Regia di Jessie Nelson vedi scheda film
Film che sbava spirito natalizio a gogò, dalle premesse ritrite, l’andamento interessante, il finale inaccettabile (per le modalità con cui si concretizza). Ottima la coralità, garantita da un nutrito, interessante cast ed originale la narrazione.
Come una sorta di “Sabato del villaggio” cinematografico, il regista Jessie Nelson descrive le ore di preparazione alla festa più attesa dell’anno da parte della solita famiglia piena di contraddizioni, segreti, discrepanze anche notevoli tra vita privata e faccende pubbliche. I personaggi irrompono sullo schermo delineando pian piano il proprio ruolo e la propria storia: tutto si regge sulla coppia scoppiata formata da Sam (John Goodman) e Charlotte (Diane Keaton), attorno ai quali si muovo altre 3 generazioni. Alla vigilia di Natale, ognuno dipana la propria infelice esistenza, preparandosi ad indossare la maschera per le tre ore del cenone in cui per prassi tutto deve essere perfetto: Sam e Charlotte non hanno ancora detto ai parenti della loro volontà di allontanarsi, il figlio Hank (Ed Helms) si accompagna ancora alla moglie da cui è separato, la bella secondogenita Eleanor (Olivia Wilde) preferisce andare al cenone con uno sconosciuto piuttosto che rivelare il suo ruolo di rovinafamiglie, trovando appagamento solo con uomini sposati, la zia Emma (Marisa Tomei) addirittura veste un ruolo che stravolge il suo modo di essere pur di apparire adeguata al resto della famiglia. E gli anziani del gruppo, nonché l’ultima generazioni di nipotini, non sono da meno in questo teatrino dell’ipocrisia.
Una storia sostanzialmente già vista, che però ha nella sceneggiatura una fonte di originali trovate che consentono al regista Jessie Nelson di spaziare verso sentieri non del tutto battuti, usando una linea narrativa tutt’altro che scontata che riequilibra il senso di dejà vu che può pervadere lo spettatore. Tra tutte le storie quelle che meritano un accenno, e su cui la storia si sofferma di più, sono il rapporto di mutuo soccorso tra Emma e il poliziotto (Antony Mackie) che la sta traducendo in prigione, ma soprattutto l’avvicinamento sentimentale in aeroporto tra Eleanor e il marine interpretato da Jake Lacy, descritto con grande maestria narrativa da un avvincente tira e molla basato sul sottile confine che divide realtà e finzione.

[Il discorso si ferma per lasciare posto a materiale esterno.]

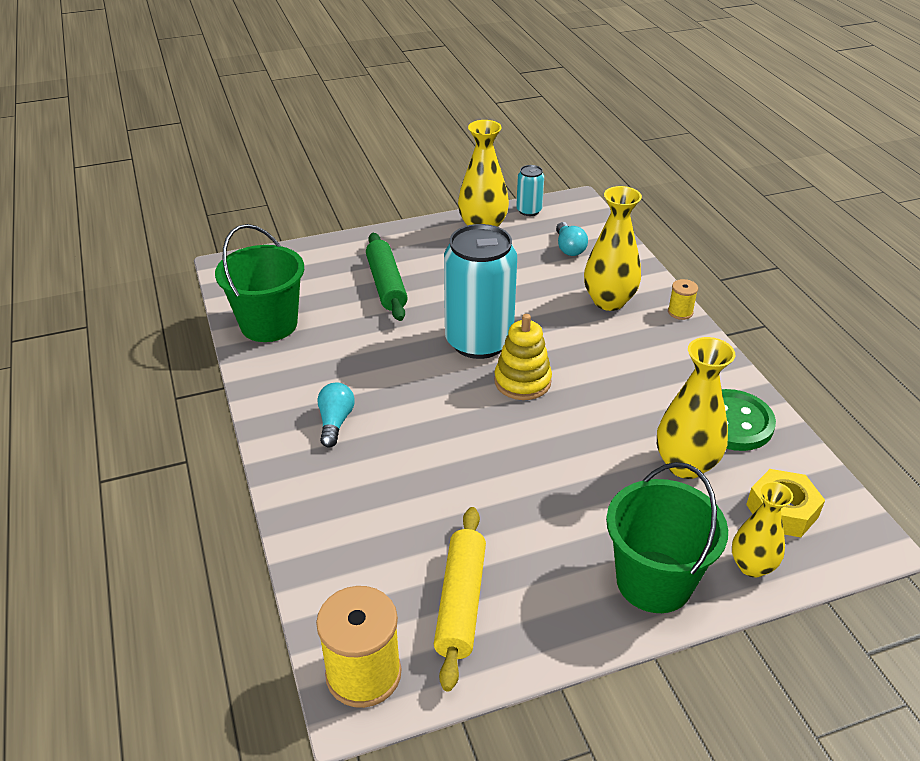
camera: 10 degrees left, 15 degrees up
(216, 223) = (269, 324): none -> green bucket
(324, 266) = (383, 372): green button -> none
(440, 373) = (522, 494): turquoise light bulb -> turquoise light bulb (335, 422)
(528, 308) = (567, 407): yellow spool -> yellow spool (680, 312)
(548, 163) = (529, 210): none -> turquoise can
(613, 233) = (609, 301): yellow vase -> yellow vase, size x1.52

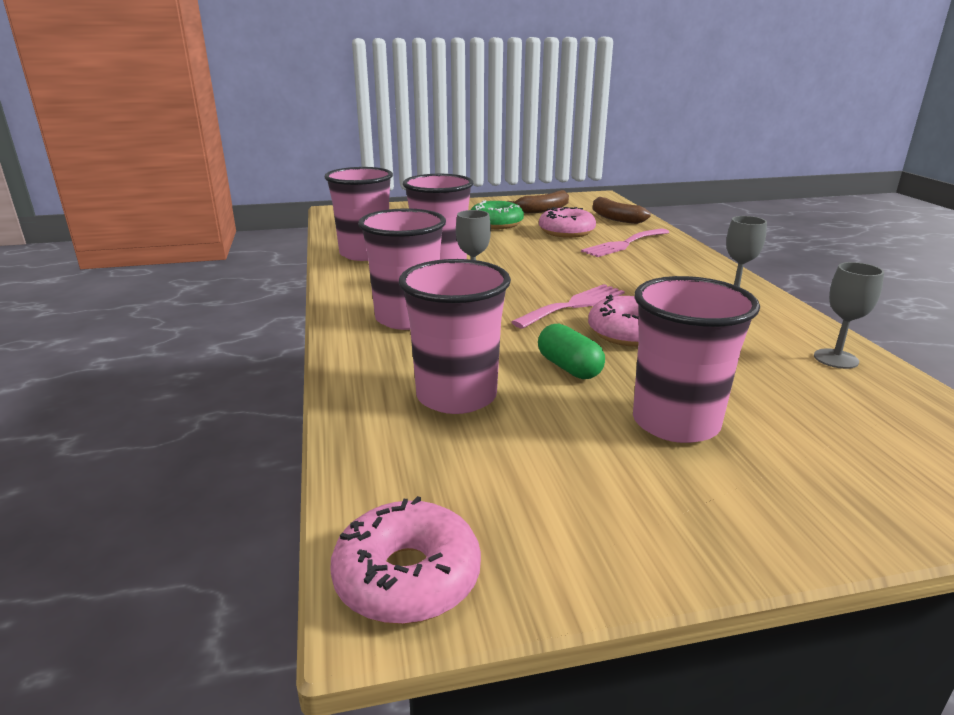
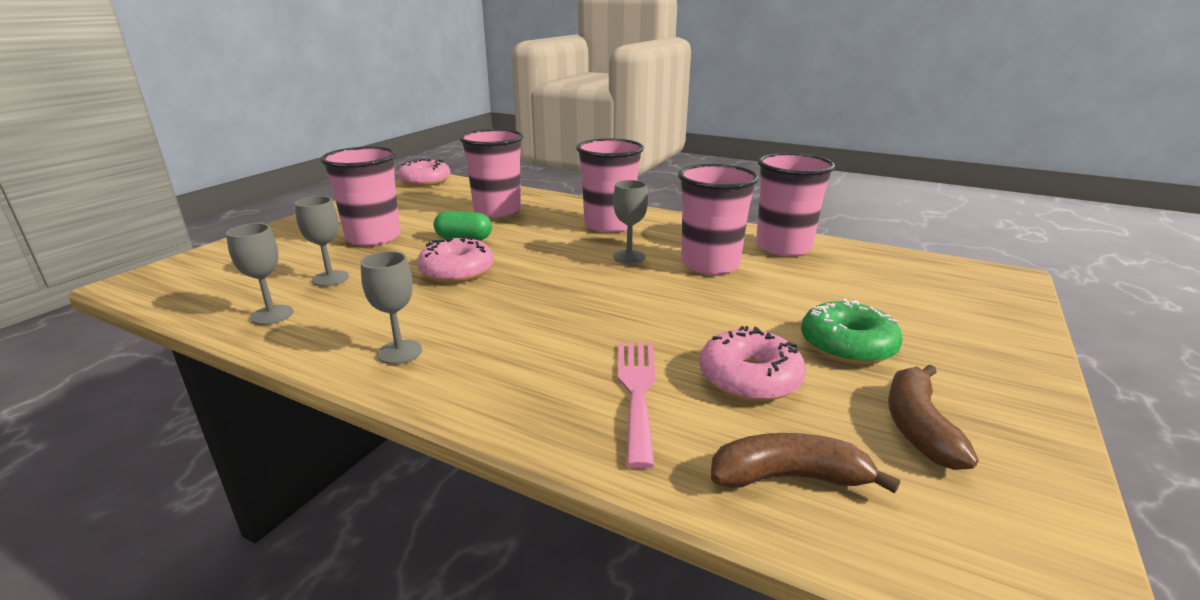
camera: 130 degrees right, 0 degrees up
(574, 305) = (531, 275): pink fork -> none
(764, 377) = (330, 278): none -> grey goblet

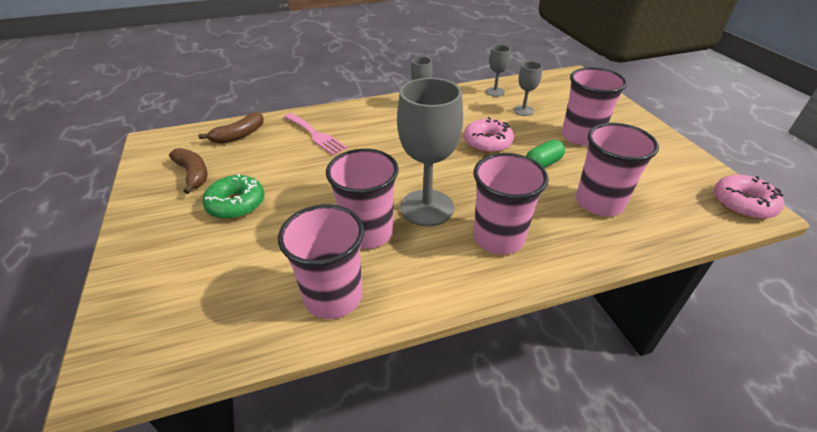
camera: 135 degrees right, 15 degrees up
(629, 257) = (427, 208): grey goblet -> grey goblet, size x2.02
(749, 378) = (275, 161): pink donut -> none

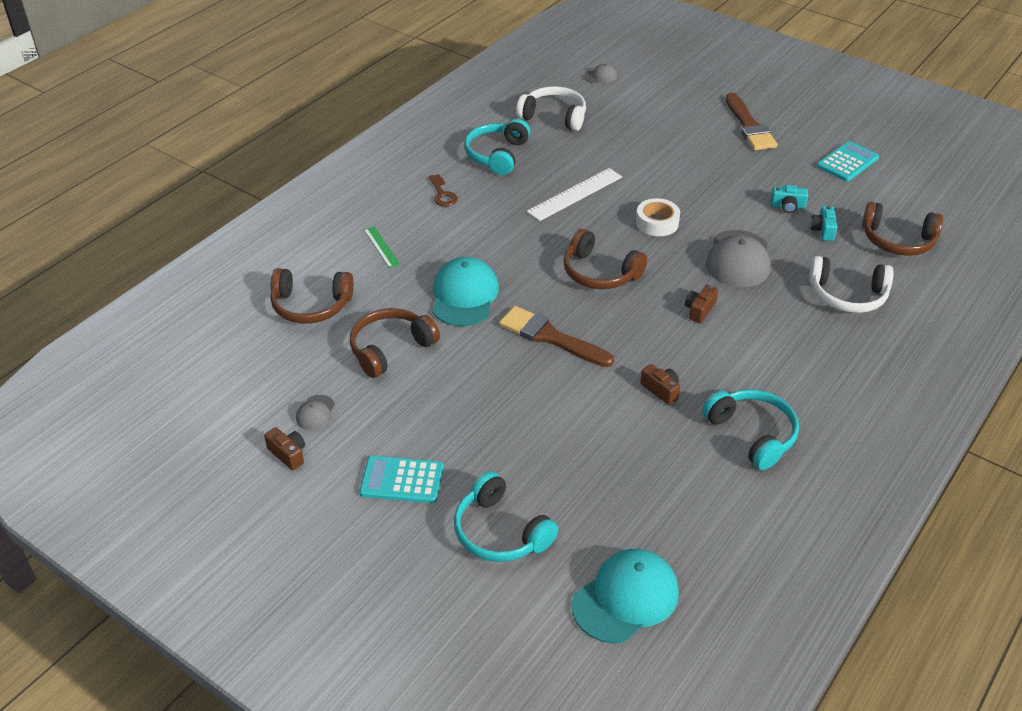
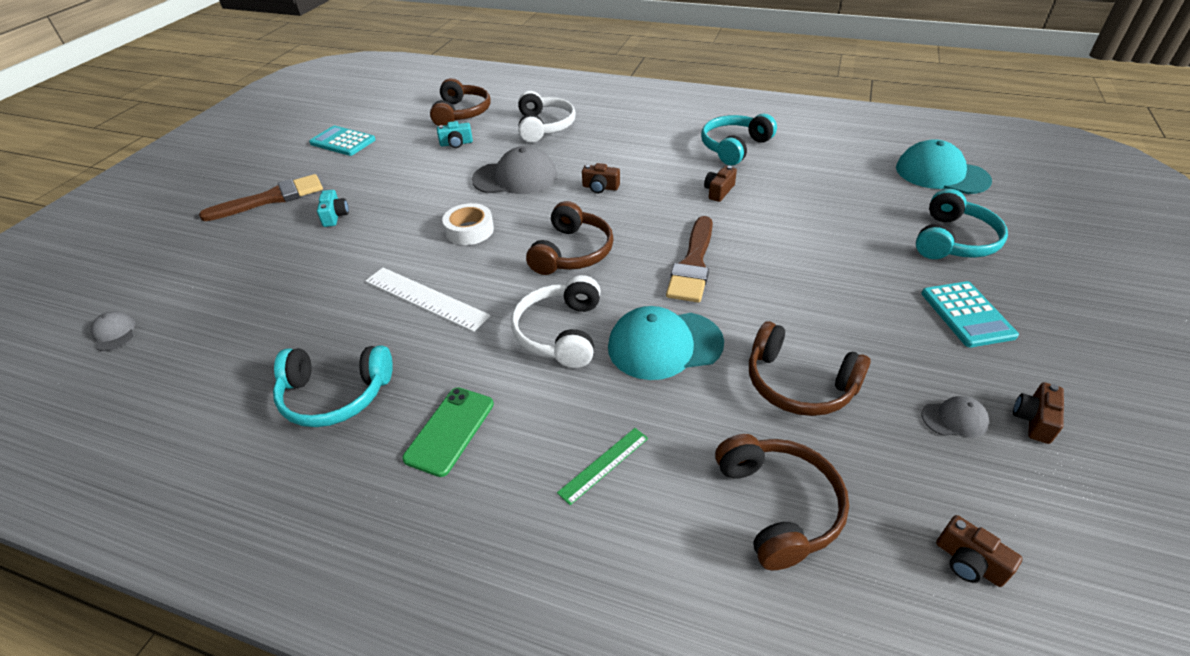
camera: 105 degrees left, 0 degrees up
(230, 365) = (968, 562): none -> brown camera
(442, 194) = (450, 431): brown key -> green phone
(554, 116) = (227, 357): white headphones -> white headphones (560, 332)
(787, 206) = (423, 163): turquoise camera -> turquoise camera (335, 216)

Un ruolo importante, specie nella prima parte, è ricoperto dalla peculiare voce fuori campo, che oltre ad alleviare il senso di spaesamento che accompagna la moltitudine di personaggi e situazioni sullo schermo, conferisce quell’aurea di iper-sentimentalismo ricordando, per stile e intonazione, il martellante accompagnamento dei film-carillon di Jean-Pierre Jeunet (il richiamo non è casuale considerate le numerose visioni, i ricordi, i sogni ad occhi aperti che caratterizzano la messa in scena).
In sostanza non solo un film sull’atmosfera del Natale (c’è più retorica natalizia nei primi 5 minuti di film, specie nelle ambientazioni e nella scenografia) che nell’ultimo lustro di produzioni cinematografiche natalizie, ma soprattutto una galleria di personaggi capaci di indossare maschere che nemmeno il buonismo d(i un film che parla d)el Natale può tenere occultate, tanto che durante e dopo la cena la verità pian piano diventa protagonista. Un (obbligato?) declivio verso l’happy end che tuttavia lascia l’amaro in bocca, non solo e non tanto perché tutte le cose si sistemano, anche quelle apparentemente irreparabili (il matrimonio di Hank, la depressione di Emma, la salute di Bucky), ma soprattutto per il modo sbrigativo e improvviso con cui anni di incomprensioni si risolvono tutti completamente e contemporaneamente in un amen. Certamente un prodotto originale rispetto a tanti altri, godibile e coeso, con la pecca del finale inverosimile. O forse no, a patto che, considerata quanto è difficile la vita, si prenda “Natale all’improvviso” come la più grande favola (nel senso di storia inverosimile e fantasiosa) mai scritta.
Il che appare difficile da ipotizzare.